Filippo Mezzanotti is an Assistant Professor of Finance. His research interests are in empirical corporate finance, banking and entrepreneurship. His current projects cover a variety of topics regarding how financial frictions affect real economic activity as well as the importance of patent policy for corporate innovation. In analyzing these issues, he exploits evidence from both contemporaneous and historical events.
Filippo joined the Finance Department at Northwestern's Kellogg School of Management in August 2016 as a Donald P. Jacobs Scholar. Filippo grew up in Italy and he received a B.A. and a M.Sc. in Economics from Bocconi University. After moving to the US, he obtained a MA and Ph.D. in Business Economics from Harvard University.

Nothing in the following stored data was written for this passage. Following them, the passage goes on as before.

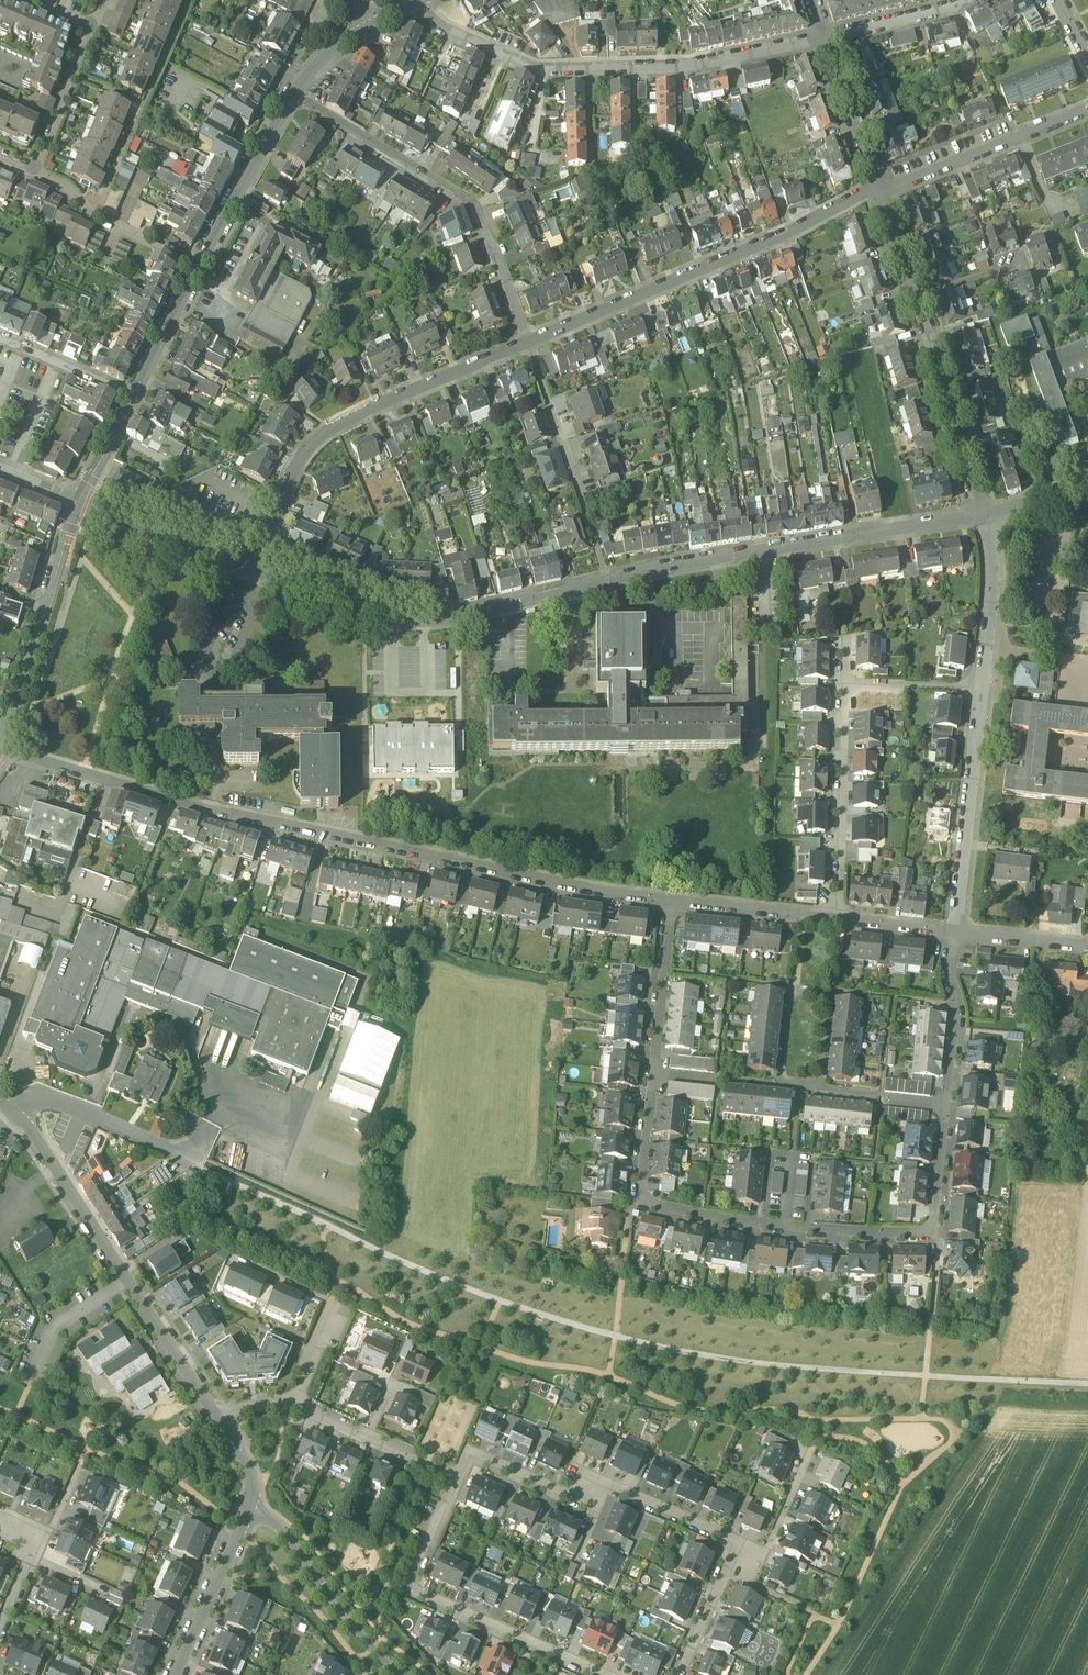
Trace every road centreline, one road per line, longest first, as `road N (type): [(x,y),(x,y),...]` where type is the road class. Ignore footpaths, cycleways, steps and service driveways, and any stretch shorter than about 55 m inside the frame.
road 1 (track): [(1087,1383),(759,1364),(616,1337),(500,1301),(160,1145)]
road 2 (residential): [(669,902),(637,1201),(785,1230),(936,1236),(962,1021),(950,968),(954,932)]
road 3 (residential): [(256,570),(351,610),(424,622),(765,550),(982,516)]
road 4 (residential): [(0,753),(234,818),(556,889),(669,902)]
road 5 (residential): [(413,9),(443,31),(538,70),(712,66),(827,40)]
road 6 (residential): [(876,190),(528,343)]
road 7 (residential): [(528,343),(330,429),(290,482),(256,570)]
road 8 (residential): [(14,1114),(216,1415)]
road 9 (residential): [(294,95),(477,205),(528,343)]
road 10 (residential): [(876,190),(982,516)]
road 11 (residential): [(606,1674),(405,1587),(454,1479)]
road 12 (residential): [(454,1479),(467,1449),(556,1488),(618,1488),(738,1542)]
road 13 (residential): [(77,501),(0,744)]
road 14 (residential): [(983,690),(954,932)]
road 15 (residential): [(836,919),(843,686)]
road 16 (residential): [(251,1502),(282,1527),(330,1600),(397,1674)]
road 17 (residential): [(1087,113),(876,190)]
road 18 (residential): [(294,95),(202,267)]
road 19 (residential): [(202,267),(121,231),(67,187),(34,172)]
road 20 (residential): [(77,501),(256,570)]
road 21 (residential): [(251,1502),(174,1674)]
road 22 (residential): [(585,511),(528,343)]
road 23 (residential): [(982,516),(995,586),(983,690)]
road 24 (residential): [(669,902),(836,919)]
road 25 (unclassified): [(160,1145),(52,1098),(33,1099),(14,1114)]
road 26 (residential): [(827,40),(876,190)]
road 27 (residential): [(34,172),(90,28)]
road 28 (residential): [(827,40),(972,0)]
road 29 (residential): [(0,338),(135,396)]
road 30 (residential): [(202,267),(135,396)]
road 31 (residential): [(738,1542),(680,1674)]
road 32 (residential): [(843,686),(983,690)]
road 33 (residential): [(954,932),(1087,947)]
road 34 (residential): [(135,396),(77,501)]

**This version of Finance II is designed for students who took Finance I during or after Fall 2014**
Finance II: Corporate Finance covers the financial knowledge you need to run a firm, whether the firm is a multi-billion international conglomerate or a three-person start up. You will learn how to answer the three fundamental question of corporate finance: (1) Capital structure or the funding decision: which source(s) of capital should you use to fund the firm's project? (2) Capital budgeting or the investment decision: which projects should you invest in? (3) Dividend decision: how should you deploy the capital that the project returns?
We will cover the three fundamental methods for valuing projects and firms: discounted cash flow (or net present value), real options, and multiples analysis. The class begins with a theoretical framework. The world of finance is very complex. Without a logical structure that you can use to frame and answer questions, you will rapidly become lost and will be unable to defend your position. The theoretical framework is valuable, however, only if you can use it to examine real world decisions. Thus the majority of class time will be devoted to applying the logical framework.

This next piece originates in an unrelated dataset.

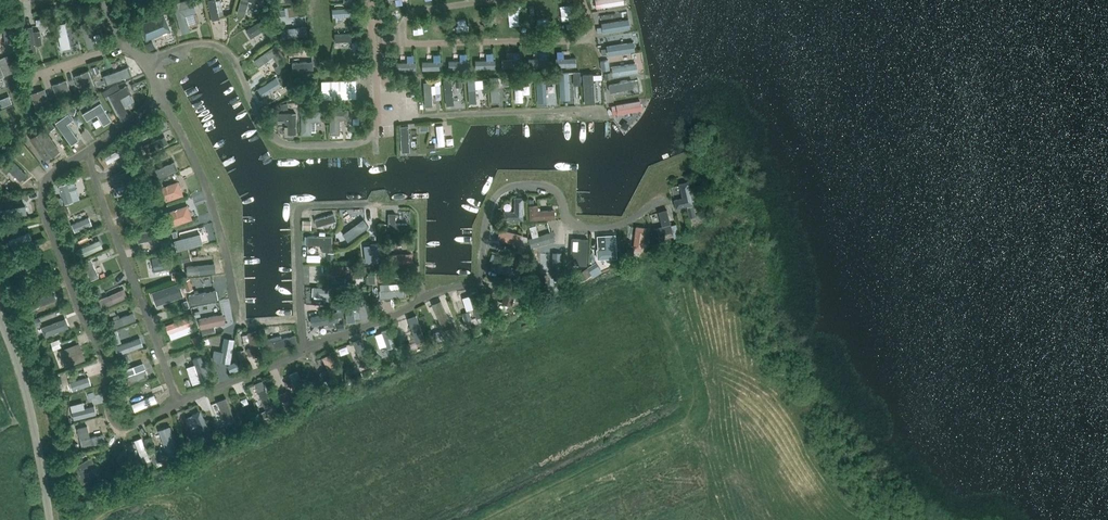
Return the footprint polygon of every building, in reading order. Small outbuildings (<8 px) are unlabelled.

This course is important for anyone who plans to run a firm or a division, who hopes to be involved in the investment or funding decisions of the firm, who plans to work for a service provider who will assist the firm in analyzing these decisions (e.g., banking and consulting), or who plans to invest in firms or advise clients who will invest in firms. Even if you initially specialize in a different functional area, you want to understand how the finance function works. The most brilliant idea isn't useful if you cannot get it funded.